Whit chuckled softly for a moment before taking on a more serious expression. “To business,” he insisted. “What do you make of our new friend?”
Alex decided to let the matter of Whit’s involvement drop, for now. “He’s an ass,” he replied.
“Certainly, but do you think he’ll prove an accommodating sort of ass?”
“Loudor gives the appearance of being an overindulgent fop, stupid and conceited enough to brag about his ventures if plied with enough liquor. But if he’s been playing the traitor’s game, then he’s been at it for a while and he hasn’t slipped up yet. Either he has more sense than he lets on, or he’s innocent.”
“I can’t say it’s easy to reconcile myself to either of those options. Perhaps he’s just been lucky.”
“Perhaps.”
“How are you planning to handle Miss Everton?”
Alex ignored his friend’s accentuated use of the word “handle.”
“Loudor made it rather clear this evening that he didn’t want to be bothered by his cousin’s suitors, but I imagine I can find a way around that. I suppose I’ll have to pay her some attention. If Loudor proves tight-lipped, she may be of some use to us.”
“How noble of you,” Whit drawled. “The chit’s a beauty, Alex. Quite stunning, r
eally. If you’d rather, I might be agreeable—”
“You’ll keep a respectable distance,” Alex snapped. “She’s my concern.”
In the face of Whit’s knowing smirk, Alex was forced to admit he’d been concerning himself over Miss Everton a great deal that night. “Bloody hell. Just stick to orders, Whit. Keep your eye on Loudor’s friends, Calmaton and Forent. Loudor, too, when you can. And if your mother gets wind of this, it’s on your head.”
Four
Sophie rose the next morning feeling stiff and sore, but otherwise much her usual self. Once during the night, she had awoken long enough to read the contents of the envelope Mr. Smith had given her. It contained a list of gentlemen she was to “keep her eye trained upon,” as well as the name of the solicitor who would serve as her contact and provide her with any needed funds.
After memorizing the names, she had burned the papers in the fireplace and gone back to bed.

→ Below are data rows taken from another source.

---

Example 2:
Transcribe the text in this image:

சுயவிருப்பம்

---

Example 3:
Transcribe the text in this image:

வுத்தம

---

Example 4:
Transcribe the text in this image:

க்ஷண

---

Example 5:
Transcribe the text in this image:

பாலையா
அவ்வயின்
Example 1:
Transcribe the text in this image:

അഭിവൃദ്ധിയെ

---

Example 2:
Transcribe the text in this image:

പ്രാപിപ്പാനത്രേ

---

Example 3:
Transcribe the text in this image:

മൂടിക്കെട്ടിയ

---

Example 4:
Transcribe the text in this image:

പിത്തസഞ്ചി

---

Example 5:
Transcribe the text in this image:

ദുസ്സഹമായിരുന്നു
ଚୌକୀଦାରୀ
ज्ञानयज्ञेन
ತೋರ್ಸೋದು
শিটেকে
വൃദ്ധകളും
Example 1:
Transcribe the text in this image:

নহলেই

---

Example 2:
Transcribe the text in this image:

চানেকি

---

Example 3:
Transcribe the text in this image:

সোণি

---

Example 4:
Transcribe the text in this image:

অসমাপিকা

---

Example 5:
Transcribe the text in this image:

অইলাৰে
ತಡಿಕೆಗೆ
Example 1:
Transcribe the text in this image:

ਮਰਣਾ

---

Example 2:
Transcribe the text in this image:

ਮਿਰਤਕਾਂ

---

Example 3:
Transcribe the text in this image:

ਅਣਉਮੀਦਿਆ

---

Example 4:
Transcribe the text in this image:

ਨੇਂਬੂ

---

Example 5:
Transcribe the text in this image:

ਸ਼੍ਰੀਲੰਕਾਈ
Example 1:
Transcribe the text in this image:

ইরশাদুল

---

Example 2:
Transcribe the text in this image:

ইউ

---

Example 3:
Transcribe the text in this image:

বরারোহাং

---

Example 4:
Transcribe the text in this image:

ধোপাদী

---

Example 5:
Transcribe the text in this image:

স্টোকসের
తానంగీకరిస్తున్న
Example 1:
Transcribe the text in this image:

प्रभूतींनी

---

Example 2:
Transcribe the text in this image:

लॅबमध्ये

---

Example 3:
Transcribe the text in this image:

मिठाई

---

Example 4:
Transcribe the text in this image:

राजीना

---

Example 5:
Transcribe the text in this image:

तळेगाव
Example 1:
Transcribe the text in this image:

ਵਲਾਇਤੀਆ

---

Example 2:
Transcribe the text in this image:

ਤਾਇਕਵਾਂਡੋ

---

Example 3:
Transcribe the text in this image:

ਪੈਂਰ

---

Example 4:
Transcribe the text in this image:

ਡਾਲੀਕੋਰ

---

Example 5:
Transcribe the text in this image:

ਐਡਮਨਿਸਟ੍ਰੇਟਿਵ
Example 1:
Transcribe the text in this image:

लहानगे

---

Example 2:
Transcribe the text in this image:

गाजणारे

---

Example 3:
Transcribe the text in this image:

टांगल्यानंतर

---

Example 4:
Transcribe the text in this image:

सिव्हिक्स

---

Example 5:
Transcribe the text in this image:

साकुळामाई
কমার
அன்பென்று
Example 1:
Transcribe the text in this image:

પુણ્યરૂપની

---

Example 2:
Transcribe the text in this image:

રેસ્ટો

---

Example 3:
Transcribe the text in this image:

Personal experience had taught her that rest was the best medicine for a blow to the head. Or so Mrs. Summers was in the habit of insisting. Having taken a considerably stout blow, she would now have to spend the remainder of the day resting. Sophie heaved a disappointed sigh. Resting was dull under normal circumstances—on her first full day back in England, it was going to be positively torturous. She wondered if she could manage to sneak outside. She wouldn’t go far, of course, and it’d only be for a bit.
Mentally planning her escape, she pulled the bell cord and went to the window to wait for a response. It had been too dark last night to see much beyond shadows. In the light of day, Sophie saw that her bedroom afforded a view of a small but well-kept garden complete with a gravel walking path, several benches, and a garish, oversized fountain she guessed to be a new addition.

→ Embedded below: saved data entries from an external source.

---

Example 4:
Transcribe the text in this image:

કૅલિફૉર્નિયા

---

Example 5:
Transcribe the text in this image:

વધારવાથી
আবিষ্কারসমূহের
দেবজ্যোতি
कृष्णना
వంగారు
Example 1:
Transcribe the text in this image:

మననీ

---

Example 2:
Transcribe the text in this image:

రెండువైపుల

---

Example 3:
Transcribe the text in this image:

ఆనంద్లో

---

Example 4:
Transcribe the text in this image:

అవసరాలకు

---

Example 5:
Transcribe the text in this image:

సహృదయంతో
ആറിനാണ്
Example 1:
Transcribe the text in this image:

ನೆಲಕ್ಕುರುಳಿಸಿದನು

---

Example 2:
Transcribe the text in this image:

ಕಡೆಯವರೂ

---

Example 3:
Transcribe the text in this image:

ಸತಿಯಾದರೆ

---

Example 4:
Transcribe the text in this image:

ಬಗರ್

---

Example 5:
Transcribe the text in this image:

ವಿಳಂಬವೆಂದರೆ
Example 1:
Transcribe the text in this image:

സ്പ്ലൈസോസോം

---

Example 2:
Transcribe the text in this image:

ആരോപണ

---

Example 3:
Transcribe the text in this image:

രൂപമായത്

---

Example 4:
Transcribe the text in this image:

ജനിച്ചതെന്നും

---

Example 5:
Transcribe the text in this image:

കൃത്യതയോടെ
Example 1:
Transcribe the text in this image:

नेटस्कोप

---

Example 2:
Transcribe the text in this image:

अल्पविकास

A knock at the door signaled the arrival of a plump girl with a head of brilliant red hair neatly tucked up in a chignon. With her freckles, bright blue eyes, and an endearing smile, the girl looked as though she belonged on a three-legged stool in front of a cow. Not that Sophie had ever seen a dairymaid before, mind you, she was just certain the girl fit the bill.